Book review: Bringing up Bébé

A few weeks ago, we heard an NPR interview with Pamela Druckerman, the author of Bringing Up Bébé: One American Mother Discovers the Wisdom of French Parenting.

We liked what we heard, and Matthew and I both requested the book at the [city] library the next day.  However, our positions in the hold queue made me wonder if we’d actually get a chance to read the book before Sir headed off to college.

Fortunately, Matthew also requested the book from the county library, which had many more copies, and we had the book in our hot little hands a few weeks later.  (We’re still waiting in the city library queue.)

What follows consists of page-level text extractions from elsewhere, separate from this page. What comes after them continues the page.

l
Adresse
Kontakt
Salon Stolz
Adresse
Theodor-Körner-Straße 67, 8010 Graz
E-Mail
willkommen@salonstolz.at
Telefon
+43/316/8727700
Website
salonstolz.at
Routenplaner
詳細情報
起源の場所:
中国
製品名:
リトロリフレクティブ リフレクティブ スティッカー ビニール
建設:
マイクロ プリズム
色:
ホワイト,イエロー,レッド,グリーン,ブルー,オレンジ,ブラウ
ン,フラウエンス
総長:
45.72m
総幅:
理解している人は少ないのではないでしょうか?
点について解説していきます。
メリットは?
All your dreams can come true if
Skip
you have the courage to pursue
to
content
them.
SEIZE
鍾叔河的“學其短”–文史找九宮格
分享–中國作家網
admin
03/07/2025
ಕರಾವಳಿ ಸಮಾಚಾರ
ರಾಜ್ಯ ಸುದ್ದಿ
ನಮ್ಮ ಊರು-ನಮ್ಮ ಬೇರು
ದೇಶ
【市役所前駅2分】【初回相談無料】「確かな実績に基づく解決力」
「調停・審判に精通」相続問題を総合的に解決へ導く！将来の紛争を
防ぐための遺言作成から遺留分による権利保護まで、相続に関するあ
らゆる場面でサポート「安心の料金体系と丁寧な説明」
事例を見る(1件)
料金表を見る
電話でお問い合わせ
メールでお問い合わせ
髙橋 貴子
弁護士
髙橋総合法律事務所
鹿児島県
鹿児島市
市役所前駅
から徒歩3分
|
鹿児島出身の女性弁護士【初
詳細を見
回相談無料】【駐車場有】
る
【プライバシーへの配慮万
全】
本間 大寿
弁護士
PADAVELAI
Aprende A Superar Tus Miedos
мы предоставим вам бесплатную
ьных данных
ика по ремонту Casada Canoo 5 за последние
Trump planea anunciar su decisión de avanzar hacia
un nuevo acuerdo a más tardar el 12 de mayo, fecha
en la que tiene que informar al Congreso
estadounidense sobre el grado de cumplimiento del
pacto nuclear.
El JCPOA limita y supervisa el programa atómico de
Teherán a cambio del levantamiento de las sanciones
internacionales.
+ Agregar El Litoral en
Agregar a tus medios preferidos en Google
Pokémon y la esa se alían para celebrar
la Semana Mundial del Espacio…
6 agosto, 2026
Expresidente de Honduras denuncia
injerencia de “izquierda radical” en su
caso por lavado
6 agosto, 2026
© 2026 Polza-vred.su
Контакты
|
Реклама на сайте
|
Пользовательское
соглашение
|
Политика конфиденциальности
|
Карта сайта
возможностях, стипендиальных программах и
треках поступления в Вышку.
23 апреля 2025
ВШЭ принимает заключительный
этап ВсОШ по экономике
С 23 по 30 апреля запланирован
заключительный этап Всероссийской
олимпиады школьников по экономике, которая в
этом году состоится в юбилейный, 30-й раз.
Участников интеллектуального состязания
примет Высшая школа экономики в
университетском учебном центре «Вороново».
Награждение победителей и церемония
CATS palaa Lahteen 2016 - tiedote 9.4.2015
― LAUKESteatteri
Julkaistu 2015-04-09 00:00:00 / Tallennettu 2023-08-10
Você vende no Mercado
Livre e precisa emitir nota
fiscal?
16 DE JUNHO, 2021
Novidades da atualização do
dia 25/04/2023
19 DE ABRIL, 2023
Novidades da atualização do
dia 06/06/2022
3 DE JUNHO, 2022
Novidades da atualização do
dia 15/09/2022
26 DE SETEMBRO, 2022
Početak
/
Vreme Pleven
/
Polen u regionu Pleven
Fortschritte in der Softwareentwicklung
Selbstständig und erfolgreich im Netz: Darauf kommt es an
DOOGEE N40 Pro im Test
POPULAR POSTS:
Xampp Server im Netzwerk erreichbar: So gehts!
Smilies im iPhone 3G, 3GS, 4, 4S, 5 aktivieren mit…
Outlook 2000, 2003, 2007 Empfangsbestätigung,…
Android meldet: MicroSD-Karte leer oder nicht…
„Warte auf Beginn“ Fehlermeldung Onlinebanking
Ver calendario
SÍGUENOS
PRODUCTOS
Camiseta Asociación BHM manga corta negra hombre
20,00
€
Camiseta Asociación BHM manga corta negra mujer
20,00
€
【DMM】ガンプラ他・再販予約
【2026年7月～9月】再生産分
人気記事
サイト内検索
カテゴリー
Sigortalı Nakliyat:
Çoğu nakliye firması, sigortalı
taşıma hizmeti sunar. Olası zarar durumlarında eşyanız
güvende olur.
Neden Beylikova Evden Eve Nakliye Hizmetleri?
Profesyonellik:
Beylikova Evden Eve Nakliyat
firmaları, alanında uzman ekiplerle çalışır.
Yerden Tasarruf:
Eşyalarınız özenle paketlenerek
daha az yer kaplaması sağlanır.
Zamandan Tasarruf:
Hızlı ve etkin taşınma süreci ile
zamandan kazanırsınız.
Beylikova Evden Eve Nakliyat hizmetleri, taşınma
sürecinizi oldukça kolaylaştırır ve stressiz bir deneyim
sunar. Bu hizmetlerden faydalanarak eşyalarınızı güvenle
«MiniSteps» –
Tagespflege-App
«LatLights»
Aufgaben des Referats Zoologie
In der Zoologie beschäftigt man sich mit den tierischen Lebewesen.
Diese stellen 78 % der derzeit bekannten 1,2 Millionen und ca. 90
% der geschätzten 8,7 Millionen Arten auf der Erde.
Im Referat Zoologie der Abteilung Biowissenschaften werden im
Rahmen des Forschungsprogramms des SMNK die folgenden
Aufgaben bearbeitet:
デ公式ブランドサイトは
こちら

Unlike traditional parenting books, Druckerman’s writing is witty and entertaining, part personal tale, part ethnography of French parenting, and part practical ideas to try in your own family.

Like the advice in most baby/parenting books we’ve read, we’ll take some and leave some (notably, leave the negative perception and infrequent practice of  breastfeeding in France).  The book offered reinforcement for many practices we’re already trying to implement.

Things to incorporate (or continue):

  • Waiting — teaching patience; we will respond to your needs, but not always immediately
  • Independent play
  • Introducing a wide variety of [healthy] food
  • Setting clear boundaries and enforcing them firmly and consistently, while giving room to explore and grow within that framework
  • Maintaining our identity as adults, with our own interests and needs

Overall, Bringing Up Bébé left me contemplating a move to France, with its crèches and state-run preschools, approach to introducing food (and the importance they place on good food), and practice of integrating children into the family and society (from infancy), rather than the family’s life revolving around the child.

2 Comments

  1. Nupur says:

    Thanks for the review- I wanted to read this book and it sounds like you distilled the good take home points in this post.